Searching in the mud files is not without its challenges and problems. Chief among them is the sheer complexity of the civil court system in Orleans Parish. This presentation has been made permanent here in our web site as an aid to sorting out some of the tangles of the multitude of courts. We have also begun (and will continue) to create detailed finding aids to the records of individual courts, explaining their origin and function and describing the types of records that have survived. And example of such a finding aid can be found here. Others are linked in the Civil Courts section of the Archival Inventories page in NUTRIAS.

Problems can also be created by the extremely fragile condition of some of the records. The time-honored method of combatting this problem is to create preservation microfilm copies of the records. The master preservation negatives are stored and research copies made available for public access to the records. Use of the microfilm prevents further damage and preserves the information in a relatively permanent and useable medium. It is also easy to produce multiple copies of microfilmed records, making it possible for researchers to read microfilmed records far away from the repository holding the original documents.
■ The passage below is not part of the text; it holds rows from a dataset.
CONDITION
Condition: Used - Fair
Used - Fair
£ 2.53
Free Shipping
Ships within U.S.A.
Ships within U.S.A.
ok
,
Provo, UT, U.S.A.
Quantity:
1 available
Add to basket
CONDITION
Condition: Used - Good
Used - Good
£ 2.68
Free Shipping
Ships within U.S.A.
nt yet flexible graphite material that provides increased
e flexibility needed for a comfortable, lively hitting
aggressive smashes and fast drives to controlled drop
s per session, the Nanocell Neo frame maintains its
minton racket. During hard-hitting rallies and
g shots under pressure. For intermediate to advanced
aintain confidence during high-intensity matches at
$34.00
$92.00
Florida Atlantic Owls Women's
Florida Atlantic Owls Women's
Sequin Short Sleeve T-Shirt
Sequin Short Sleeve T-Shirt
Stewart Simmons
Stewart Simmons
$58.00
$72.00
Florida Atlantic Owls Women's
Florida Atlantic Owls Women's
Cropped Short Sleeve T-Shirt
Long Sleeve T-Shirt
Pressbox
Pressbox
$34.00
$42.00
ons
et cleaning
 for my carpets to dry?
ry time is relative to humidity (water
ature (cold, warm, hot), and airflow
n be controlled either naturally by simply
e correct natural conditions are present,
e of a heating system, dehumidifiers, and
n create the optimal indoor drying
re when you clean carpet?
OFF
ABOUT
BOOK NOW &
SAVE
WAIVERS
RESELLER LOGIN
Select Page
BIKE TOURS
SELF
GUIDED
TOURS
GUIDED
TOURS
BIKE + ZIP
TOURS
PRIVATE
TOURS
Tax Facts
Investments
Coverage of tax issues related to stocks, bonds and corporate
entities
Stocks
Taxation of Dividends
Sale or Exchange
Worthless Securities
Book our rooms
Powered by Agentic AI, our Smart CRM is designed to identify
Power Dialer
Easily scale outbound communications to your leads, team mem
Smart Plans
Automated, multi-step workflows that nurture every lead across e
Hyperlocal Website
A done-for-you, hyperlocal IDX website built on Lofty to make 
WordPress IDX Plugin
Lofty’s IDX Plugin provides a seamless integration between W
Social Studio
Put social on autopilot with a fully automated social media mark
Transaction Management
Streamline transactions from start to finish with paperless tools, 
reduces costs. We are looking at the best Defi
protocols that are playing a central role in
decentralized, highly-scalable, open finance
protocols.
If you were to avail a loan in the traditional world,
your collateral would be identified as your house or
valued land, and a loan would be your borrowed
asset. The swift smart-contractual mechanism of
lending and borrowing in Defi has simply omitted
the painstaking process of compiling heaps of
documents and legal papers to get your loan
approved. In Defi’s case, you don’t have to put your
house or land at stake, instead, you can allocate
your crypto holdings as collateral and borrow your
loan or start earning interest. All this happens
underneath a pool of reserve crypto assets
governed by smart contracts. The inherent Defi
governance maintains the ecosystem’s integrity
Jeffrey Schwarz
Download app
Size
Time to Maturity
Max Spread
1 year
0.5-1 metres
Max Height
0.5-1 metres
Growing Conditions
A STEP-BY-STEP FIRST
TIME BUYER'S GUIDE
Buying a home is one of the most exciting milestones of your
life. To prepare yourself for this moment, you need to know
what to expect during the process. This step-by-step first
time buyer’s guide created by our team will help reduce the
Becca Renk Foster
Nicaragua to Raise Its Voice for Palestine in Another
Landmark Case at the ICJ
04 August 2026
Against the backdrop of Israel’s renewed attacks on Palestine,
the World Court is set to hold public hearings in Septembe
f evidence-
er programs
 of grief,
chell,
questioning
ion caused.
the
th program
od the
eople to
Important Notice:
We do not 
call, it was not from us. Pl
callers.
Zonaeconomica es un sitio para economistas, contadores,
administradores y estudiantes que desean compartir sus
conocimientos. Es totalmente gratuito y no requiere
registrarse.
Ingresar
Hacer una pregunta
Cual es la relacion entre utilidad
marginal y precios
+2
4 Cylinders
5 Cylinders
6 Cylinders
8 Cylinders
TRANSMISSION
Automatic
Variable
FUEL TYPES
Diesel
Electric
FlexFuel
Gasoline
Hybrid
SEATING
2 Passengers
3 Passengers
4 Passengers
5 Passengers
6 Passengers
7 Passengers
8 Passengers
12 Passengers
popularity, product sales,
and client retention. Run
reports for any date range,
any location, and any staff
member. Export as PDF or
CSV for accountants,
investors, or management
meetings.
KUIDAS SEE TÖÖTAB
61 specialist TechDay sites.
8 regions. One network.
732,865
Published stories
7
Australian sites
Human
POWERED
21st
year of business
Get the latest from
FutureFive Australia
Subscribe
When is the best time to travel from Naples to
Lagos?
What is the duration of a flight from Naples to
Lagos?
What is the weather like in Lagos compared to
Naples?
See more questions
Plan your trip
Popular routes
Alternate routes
The "genealogically significant" suit records in the civil court records (and some of the accompanying documentation such as minute books, deed books, or judicial record books) have been filmed by the Genealogical Society of Utah. The GSU filmed probate records, marriages, emancipations, interdictions--any records that show evidence of a family line. Perhaps 25% of the civil court records have been filmed. Copies of the films may be ordered from any Church of Jesus Christ of Latter Day Saints Family History Center. More about microfilm will be found here.

The records that have not been filmed must be handled with care. Unfilmed suit records are still filed in the tri-folded bundles used by the court clerks. Before they can be viewed, the records must be placed in a humdification chamber for at least 24 hours in order to introduce moisture into the brittle paper and reduce the inevitable cracking as the pages are unfolded. Therefore, researchers using unfilmed records must plan ahead since the records will not be available on demand. In rare circumstances, the records may be in such fragile condition that access to them will be denied. Once the records are flattened, they are not refolded but stored upright in acid-free folders.

When they were available, the manuscript indexes to suit records created by the clerks of each court were filmed by the GSU. For some of the earlier courts, however, no indexing survived. Gradually, the City Archives staff and volunteers have recreated indexes for several of the courts; as we create these indexes, we are making them available in NUTRIAS. Among these indexes is the index to the Parish Court.

Another difficulty in using the civil court records is that early courts' proceedings were often conducted in languages other than English--namely in Spanish or, more usually, in French. If you don't read these languages, however, you can take heart--an English version of some documents may be included in the suit record or there may be other documents in English which contain some of the data found in the French versions. And you can, as a last resort, hire a translator or maybe try out BabelFish, a free online translation "on demand" service.